Records excerpted from a collection

****************************************

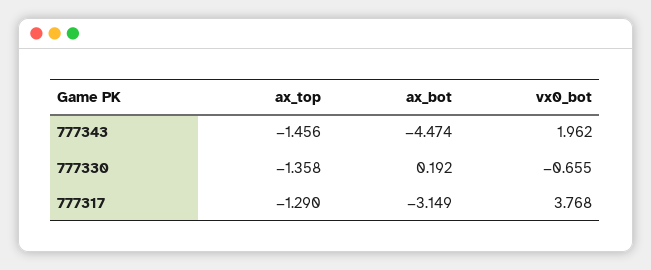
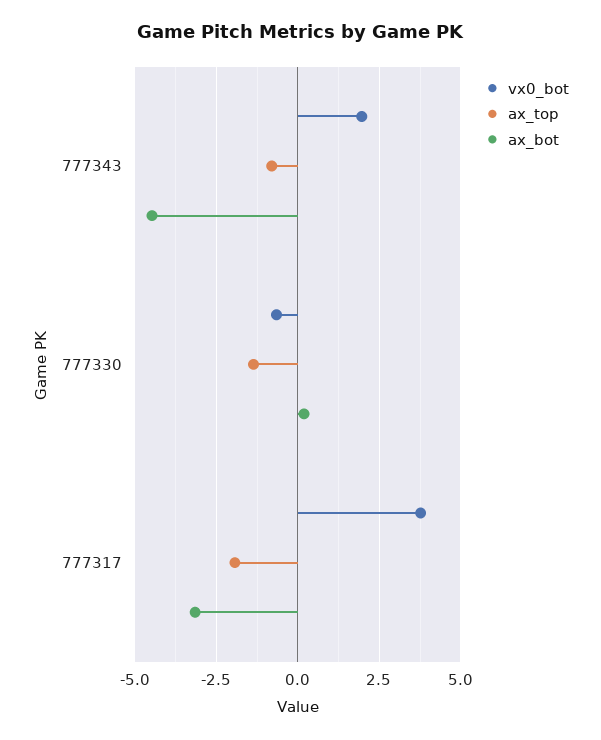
  {
    "ax_top": {
-     "777343": -1.456,
+     "777343": -0.75,
      "777330": -1.358,
-     "777317": -1.29
+     "777317": -2
    },
    "ax_bot": {
      "777343": -4.474,
      "777330": 0.192,
      "777317": -3.149
    },
    "vx0_bot": {
      "777343": 1.962,
      "777330": -0.655,
      "777317": 3.768
    }
  }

****************************************

▶ **To-do item**: Omit the pictures, then give all the lines above again exactly.

▶ **Written response**:
  {
    "ax_top": {
-     "777343": -1.456,
+     "777343": -0.75,
      "777330": -1.358,
-     "777317": -1.29
+     "777317": -2
    },
    "ax_bot": {
      "777343": -4.474,
      "777330": 0.192,
      "777317": -3.149
    },
    "vx0_bot": {
      "777343": 1.962,
      "777330": -0.655,
      "777317": 3.768
    }
  }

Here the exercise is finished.